Friday, August 24, 2018

Effective YouTube Videos

I don't consider myself an expert by any means, but after making over 100 YouTube videos I can think of a few tips that will help improve the quality and effectiveness of videos that you might want to make and help you avoid some "newbie mistakes".

You don't need a professional camera, but try to use something better than a smart phone. A digital camera that supports video is one good relatively low-cost option.

Use a tripod! A handheld camera will not cut it. You can buy an inexpensive camera tripod or even improvise something. If you need to shoot while moving, explore low cost camera gimbals.

Use an external microphone. This will greatly improve the sound quality. Also try to record the video in a quiet place (as much as possible) to avoid extraneous sounds like telephones, clocks, pets, people talking, etc.

Edit the video! Make use of some (free) video editing software to edit out mistakes, remove silent portions of the video, and add some basic titles and effects. There can be a bit of a learning curve here, but it can greatly improve how watchable the videos are, and it can be fun.

Use as much light as you can. If you don't have professional lighting, see what you can improvise by adding additional lights over what would normally be in the room.

You may prefer to read from a script, or to make the video impromptu. Either is fine - whatever best fits your personal style. But at least have an overall plan and structure to the video, what you want to say, and what you want to do or show.

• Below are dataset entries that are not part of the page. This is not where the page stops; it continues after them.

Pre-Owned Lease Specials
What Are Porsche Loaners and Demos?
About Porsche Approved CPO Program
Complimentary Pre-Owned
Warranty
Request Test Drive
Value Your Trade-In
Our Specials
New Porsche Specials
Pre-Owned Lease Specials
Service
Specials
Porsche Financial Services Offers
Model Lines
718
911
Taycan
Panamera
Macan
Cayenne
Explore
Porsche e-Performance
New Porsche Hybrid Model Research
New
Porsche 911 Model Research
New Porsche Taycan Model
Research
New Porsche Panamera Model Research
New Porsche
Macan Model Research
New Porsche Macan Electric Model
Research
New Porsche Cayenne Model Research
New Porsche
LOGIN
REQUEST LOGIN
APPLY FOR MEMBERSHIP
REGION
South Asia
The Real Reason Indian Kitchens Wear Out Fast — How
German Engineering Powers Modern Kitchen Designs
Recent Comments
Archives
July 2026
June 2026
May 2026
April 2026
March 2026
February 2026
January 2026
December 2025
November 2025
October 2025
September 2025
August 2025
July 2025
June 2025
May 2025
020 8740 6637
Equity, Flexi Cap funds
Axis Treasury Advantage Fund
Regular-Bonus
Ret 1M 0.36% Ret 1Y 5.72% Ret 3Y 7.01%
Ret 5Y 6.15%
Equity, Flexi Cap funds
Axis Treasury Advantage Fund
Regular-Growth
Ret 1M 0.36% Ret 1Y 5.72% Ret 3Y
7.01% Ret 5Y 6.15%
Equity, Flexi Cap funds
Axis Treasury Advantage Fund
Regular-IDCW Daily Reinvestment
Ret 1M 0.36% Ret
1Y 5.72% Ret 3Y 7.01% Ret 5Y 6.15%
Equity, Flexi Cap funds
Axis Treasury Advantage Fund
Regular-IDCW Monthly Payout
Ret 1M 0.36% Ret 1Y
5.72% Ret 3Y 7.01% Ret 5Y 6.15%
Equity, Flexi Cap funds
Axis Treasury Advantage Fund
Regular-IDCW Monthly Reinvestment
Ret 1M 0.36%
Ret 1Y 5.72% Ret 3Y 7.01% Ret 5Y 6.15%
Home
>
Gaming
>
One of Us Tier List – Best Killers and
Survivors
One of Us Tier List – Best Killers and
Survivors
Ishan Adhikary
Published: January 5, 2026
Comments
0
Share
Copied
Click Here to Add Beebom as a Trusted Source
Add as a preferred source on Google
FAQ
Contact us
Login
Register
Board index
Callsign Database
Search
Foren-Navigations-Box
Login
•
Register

Change camera angles often. Try to make use of motion, i.e. don't just show something, but move or operate it.

When uploading to YouTube, give your video a descriptive title, a good description, and add keywords. Fill out other information like language, recording date, etc.

Keep the video short and to the point. You will lose viewers if it goes much beyond 10 or 15 minutes. Edit out silence and don't pad it out with an overly long introduction or background information. Consider splitting a video up into multiple parts if there is a logical way to do so.